— QUOTED PASSAGE —
As per Rani's request, pictures of the inside of my cartridge pleated skirt:

Me wearing it inside out:


Laying flat, the inside of the skirt:


An aerial view:

Rani Zemirah

Oh, wonderful!  Now I have an excellent visual for reference!  Thank you so much, Lady R! 
Rani - Fire Goddess

Aut disce... aut discede

Lady Rebecca

No problem! I must say, it is very odd to wear cartridge pleats inside out over a bum roll.

And on a related note, I will never go bum roll-less again! When I first put the skirts on tonight, I had forgotten the bum roll. And the cartridge pleats just didn't get a chance to shine!

Luciana

Luciana
Gypsy Fur Trader
Ette,Divine Oracle

My goal in life is to be as good of a person
as my dog thinks I am.

Lady Kathleen of Olmsted



I am glad that this thread has been resurrected to help others tackle this particular technique.

It's not all that difficult, just time consuming and so worth getting pleating done right.
"As with Art as in Life, nothing succeeds like excess.".....Oscar Wilde

Lady Catharine

Lady R-
Ive never worn a bum roll..

Only a hoop..

If u wear the br- does it appear more like  a farthengale, without the very bottom wire showing thru?

I now am looking into a heavy, but breathable fabric to eliminate this.

Also, does it give more room @ the waist/hips?

gramercy

LC
'A feast is made for laughter,
and wine maketh merry'

Lady Rebecca

On me (since I already have a bit of a natural bum roll), I feel like it makes my waist look tiny. I've never had a problem with my hoops showing through, since I have a ruffled farthingale, but it lets the cartridge pleating stand straight out (pretty much at a right angle from your waist), before falling to the hoop. Instead of a simple conical silhouette, it almost seems like a baby catherine wheel, though not so big. The next time I try stuff on, I'll take pictures of what the skirt looks like both without and with the bum roll.

Lady Isabella

I agree! Bumroll + cartridge pleats = looks awesome!!!

Sorcha

<Dig, Dig, Dig...>  I dug this one up because it's such a great reference.

One question I didn't see covered here was, Where do you start and end your pleats?  I'm seeing a lot of photos with the pleating starting basically under the arm.  I'm sure it depends on waist size and/or where the curve of the bodice begins, but...  Is this somthing everyone just eyeballs?

— STATED TASK 1 —
In the cartridge-pleating thread, list the captions that introduce the pictures in the first post.
— STATED TASK 2 —
Reproduce word for word the portion of the cartridge-pleating thread that begins at the words "Only a hoop.." and stops after "to eliminate this.".

Some records:

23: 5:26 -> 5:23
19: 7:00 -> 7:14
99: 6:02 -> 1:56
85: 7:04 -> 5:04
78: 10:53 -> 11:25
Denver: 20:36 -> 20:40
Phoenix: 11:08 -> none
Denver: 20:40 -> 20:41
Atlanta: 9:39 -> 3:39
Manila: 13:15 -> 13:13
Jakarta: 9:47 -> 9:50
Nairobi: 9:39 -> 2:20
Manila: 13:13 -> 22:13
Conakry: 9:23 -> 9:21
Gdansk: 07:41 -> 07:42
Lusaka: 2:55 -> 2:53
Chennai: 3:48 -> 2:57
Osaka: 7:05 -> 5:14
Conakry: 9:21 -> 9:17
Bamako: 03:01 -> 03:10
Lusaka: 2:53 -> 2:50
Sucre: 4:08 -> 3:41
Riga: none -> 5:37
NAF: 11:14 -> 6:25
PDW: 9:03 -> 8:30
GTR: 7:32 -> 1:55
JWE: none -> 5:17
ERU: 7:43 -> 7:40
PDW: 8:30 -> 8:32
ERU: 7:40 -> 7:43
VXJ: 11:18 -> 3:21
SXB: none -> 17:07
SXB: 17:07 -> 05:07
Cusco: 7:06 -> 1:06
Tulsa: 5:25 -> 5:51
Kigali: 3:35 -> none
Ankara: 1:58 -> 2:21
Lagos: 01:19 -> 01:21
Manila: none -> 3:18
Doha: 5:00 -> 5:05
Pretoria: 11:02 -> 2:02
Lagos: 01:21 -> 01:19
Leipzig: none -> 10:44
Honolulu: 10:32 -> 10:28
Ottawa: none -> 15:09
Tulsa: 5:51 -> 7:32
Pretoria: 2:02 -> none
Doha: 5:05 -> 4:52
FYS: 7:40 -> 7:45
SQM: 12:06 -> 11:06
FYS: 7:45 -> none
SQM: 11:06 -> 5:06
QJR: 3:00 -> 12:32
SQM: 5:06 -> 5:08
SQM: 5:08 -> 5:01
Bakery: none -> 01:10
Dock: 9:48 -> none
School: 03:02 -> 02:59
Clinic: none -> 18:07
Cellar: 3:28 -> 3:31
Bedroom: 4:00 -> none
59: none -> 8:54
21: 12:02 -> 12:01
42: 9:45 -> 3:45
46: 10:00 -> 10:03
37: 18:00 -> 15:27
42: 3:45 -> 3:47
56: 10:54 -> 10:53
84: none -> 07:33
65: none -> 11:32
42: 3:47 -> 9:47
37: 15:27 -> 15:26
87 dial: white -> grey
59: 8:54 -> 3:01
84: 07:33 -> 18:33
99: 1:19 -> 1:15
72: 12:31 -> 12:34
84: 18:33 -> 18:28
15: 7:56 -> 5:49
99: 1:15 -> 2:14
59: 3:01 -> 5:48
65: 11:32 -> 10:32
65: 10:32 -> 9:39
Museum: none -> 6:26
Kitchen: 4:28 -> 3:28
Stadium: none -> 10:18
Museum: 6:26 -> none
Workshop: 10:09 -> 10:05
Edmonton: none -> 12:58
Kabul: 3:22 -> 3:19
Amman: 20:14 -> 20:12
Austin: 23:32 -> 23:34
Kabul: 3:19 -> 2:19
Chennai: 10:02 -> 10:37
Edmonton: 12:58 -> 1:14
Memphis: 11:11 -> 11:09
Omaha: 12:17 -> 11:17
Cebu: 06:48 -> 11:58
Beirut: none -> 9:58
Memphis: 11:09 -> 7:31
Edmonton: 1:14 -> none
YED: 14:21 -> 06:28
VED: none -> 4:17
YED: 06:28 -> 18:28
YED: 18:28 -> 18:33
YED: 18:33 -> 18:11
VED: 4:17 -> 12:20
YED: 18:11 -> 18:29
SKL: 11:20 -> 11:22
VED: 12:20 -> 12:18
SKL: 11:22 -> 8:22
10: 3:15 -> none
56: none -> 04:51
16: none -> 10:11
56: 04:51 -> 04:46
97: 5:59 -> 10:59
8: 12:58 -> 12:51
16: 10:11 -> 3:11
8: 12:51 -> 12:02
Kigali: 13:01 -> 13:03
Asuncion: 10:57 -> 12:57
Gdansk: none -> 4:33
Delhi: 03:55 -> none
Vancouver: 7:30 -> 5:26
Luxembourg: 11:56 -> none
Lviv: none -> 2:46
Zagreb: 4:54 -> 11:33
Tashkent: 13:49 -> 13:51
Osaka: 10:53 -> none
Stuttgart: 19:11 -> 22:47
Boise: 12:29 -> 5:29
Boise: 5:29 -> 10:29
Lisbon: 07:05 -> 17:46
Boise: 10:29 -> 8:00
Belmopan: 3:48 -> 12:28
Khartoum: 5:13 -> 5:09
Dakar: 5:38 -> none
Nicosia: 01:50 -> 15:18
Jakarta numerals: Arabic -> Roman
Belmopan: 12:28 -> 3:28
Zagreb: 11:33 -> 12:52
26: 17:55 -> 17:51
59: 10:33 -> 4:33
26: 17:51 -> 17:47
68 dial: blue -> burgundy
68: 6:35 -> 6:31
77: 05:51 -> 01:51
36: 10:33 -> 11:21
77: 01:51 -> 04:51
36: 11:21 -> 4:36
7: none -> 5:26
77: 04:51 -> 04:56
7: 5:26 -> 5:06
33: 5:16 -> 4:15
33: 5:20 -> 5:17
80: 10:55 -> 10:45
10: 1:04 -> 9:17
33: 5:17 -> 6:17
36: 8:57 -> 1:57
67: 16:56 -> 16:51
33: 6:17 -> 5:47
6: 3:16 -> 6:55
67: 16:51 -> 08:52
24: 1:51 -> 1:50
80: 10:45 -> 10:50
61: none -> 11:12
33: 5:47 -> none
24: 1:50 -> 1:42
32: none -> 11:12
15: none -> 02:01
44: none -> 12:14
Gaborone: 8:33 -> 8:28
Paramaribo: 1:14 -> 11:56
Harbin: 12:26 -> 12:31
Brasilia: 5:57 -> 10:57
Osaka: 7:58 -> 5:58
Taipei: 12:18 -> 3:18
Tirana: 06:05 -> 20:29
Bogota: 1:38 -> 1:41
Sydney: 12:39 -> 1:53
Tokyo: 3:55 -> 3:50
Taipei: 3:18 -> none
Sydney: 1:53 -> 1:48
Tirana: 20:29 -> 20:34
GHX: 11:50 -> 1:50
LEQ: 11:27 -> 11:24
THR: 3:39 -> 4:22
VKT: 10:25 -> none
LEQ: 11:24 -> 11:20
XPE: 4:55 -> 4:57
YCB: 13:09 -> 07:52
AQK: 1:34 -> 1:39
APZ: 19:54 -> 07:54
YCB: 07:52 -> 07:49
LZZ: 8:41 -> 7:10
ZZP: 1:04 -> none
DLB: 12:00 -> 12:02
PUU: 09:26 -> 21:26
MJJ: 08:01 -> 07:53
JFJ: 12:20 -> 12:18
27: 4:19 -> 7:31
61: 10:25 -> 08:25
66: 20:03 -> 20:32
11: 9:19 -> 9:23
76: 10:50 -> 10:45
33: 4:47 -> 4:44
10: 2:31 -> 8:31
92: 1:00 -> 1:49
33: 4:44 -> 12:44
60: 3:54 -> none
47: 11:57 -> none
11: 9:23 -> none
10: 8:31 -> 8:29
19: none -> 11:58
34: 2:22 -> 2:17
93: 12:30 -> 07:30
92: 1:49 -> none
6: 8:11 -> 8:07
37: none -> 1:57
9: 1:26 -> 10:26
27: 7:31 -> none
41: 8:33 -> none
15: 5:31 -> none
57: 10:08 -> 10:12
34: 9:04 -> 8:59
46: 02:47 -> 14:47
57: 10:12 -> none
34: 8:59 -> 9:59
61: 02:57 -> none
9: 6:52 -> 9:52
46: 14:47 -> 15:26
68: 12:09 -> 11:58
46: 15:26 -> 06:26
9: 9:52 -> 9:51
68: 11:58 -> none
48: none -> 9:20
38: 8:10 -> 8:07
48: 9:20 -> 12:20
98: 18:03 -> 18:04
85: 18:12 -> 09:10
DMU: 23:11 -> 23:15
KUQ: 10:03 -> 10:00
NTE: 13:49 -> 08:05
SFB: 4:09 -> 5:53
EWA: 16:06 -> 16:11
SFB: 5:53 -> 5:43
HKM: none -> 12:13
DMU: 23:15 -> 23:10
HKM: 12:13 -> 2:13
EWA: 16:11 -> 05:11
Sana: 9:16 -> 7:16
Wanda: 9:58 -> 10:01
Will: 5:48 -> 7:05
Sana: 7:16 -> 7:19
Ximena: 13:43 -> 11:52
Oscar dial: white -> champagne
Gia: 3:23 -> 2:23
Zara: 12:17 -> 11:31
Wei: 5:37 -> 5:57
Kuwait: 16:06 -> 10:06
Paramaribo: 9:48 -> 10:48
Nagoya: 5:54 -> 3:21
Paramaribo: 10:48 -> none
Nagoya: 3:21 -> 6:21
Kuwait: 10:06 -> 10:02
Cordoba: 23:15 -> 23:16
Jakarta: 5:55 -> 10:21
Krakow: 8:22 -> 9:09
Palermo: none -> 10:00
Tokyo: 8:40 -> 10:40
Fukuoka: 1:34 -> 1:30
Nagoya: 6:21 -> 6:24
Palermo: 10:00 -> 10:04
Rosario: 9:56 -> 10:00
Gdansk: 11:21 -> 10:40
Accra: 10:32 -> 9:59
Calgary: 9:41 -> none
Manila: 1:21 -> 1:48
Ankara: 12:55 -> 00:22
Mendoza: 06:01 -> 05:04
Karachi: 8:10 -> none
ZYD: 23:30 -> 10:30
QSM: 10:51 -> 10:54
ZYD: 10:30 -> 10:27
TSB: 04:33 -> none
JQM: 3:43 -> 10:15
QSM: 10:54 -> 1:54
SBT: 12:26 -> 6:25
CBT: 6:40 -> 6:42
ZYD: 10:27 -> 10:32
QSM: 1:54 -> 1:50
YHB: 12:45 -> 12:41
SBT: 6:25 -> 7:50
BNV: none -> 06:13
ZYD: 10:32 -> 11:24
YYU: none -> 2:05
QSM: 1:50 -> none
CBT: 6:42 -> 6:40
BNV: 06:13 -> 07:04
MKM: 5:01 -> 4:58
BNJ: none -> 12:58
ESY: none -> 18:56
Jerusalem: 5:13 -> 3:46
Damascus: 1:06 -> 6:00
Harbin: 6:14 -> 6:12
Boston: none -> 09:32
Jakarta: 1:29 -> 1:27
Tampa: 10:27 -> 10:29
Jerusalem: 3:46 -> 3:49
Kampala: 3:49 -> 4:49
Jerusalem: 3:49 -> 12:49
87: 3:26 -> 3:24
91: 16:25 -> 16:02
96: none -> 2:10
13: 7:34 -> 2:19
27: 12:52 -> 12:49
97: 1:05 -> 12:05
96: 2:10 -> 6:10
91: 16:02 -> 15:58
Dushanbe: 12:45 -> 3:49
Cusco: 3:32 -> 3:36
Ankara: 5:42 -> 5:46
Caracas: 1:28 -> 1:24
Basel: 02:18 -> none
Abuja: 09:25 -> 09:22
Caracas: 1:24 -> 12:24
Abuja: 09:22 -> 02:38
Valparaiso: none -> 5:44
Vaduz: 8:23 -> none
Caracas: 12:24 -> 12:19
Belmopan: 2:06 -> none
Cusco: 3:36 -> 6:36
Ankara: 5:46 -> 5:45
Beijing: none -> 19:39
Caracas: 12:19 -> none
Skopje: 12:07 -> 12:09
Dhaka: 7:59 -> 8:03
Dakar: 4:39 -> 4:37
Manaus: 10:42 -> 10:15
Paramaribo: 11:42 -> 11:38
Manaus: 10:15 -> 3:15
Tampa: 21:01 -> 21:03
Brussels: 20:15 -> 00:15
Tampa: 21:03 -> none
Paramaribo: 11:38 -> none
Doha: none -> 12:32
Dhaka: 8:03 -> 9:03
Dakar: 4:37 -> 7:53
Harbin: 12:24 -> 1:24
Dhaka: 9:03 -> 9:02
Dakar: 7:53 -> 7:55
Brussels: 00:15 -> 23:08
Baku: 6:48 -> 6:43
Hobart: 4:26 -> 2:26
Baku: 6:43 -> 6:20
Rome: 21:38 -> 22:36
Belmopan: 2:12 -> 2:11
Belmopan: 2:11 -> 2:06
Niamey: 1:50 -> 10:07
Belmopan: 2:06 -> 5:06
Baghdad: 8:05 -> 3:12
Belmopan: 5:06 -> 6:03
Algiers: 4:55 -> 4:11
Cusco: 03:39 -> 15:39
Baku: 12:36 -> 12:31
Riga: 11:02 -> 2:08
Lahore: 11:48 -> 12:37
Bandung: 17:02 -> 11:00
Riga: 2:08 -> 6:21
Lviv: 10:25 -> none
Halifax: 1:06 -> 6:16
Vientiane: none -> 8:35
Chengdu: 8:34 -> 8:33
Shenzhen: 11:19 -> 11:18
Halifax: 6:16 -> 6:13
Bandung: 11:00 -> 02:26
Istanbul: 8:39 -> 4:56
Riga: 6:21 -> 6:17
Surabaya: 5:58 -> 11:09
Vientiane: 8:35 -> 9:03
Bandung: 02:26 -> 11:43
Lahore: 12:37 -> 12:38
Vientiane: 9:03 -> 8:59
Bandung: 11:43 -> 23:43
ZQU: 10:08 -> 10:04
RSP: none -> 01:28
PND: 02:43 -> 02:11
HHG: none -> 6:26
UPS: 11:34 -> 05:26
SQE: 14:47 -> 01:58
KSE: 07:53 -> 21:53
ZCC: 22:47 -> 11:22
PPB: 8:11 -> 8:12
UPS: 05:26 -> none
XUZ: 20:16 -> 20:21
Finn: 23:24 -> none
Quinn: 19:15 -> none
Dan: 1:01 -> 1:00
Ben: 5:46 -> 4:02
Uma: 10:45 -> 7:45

— WORKED SOLUTION 1 —
- Me wearing it inside out
- Laying flat, the inside of the skirt
- An aerial view

— WORKED SOLUTION 2 —
Only a hoop..

If u wear the br- does it appear more like  a farthengale, without the very bottom wire showing thru?

I now am looking into a heavy, but breathable fabric to eliminate this.